[Material provided — start]

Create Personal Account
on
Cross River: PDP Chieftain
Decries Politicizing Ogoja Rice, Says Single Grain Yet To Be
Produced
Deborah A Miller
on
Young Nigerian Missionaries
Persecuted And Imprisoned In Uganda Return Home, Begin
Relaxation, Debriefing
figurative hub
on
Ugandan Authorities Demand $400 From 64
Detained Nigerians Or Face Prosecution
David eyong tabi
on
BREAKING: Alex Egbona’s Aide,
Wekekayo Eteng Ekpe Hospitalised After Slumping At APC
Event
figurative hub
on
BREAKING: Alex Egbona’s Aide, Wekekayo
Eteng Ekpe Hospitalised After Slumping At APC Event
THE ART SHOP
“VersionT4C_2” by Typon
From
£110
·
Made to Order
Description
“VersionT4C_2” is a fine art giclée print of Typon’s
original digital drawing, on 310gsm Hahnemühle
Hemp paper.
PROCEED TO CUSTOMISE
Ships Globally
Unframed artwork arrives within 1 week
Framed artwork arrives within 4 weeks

[Material provided — finish]
[Material provided — start]

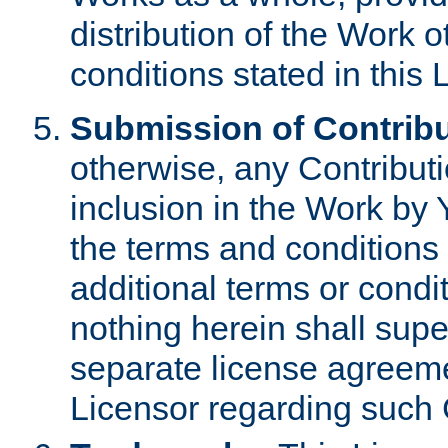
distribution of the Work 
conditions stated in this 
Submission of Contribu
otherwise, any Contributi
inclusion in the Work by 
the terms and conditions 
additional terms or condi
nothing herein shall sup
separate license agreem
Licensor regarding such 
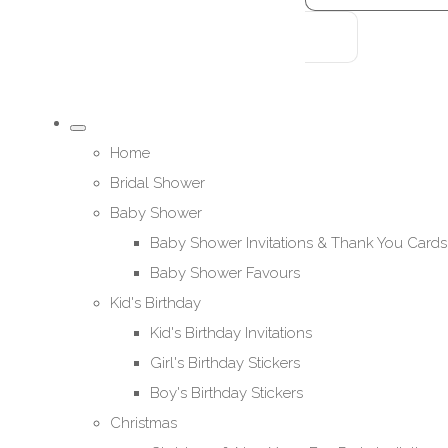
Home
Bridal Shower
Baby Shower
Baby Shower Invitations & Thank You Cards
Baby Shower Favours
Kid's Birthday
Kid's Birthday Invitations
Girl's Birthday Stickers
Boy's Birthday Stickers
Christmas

[Material provided — finish]
[Material provided — start]

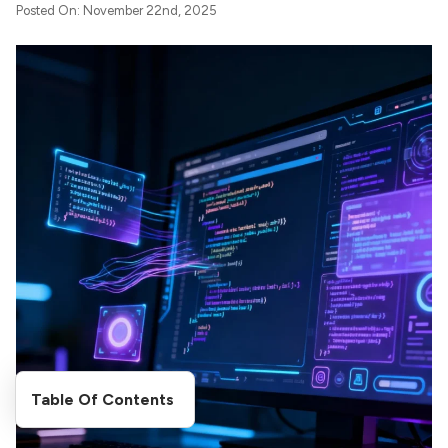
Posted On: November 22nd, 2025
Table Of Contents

[Material provided — finish]

-- What to produce --
The required answer is the run of lines above, starting at the line with "Ugandan Authorities Demand $400 From 64" and ending at the line with "Framed artwork arrives within 4 weeks", reproduced exactly with both ends.

-- Task answer --
Ugandan Authorities Demand $400 From 64
Detained Nigerians Or Face Prosecution
David eyong tabi
on
BREAKING: Alex Egbona’s Aide,
Wekekayo Eteng Ekpe Hospitalised After Slumping At APC
Event
figurative hub
on
BREAKING: Alex Egbona’s Aide, Wekekayo
Eteng Ekpe Hospitalised After Slumping At APC Event
THE ART SHOP
“VersionT4C_2” by Typon
From
£110
·
Made to Order
Description
“VersionT4C_2” is a fine art giclée print of Typon’s
original digital drawing, on 310gsm Hahnemühle
Hemp paper.
PROCEED TO CUSTOMISE
Ships Globally
Unframed artwork arrives within 1 week
Framed artwork arrives within 4 weeks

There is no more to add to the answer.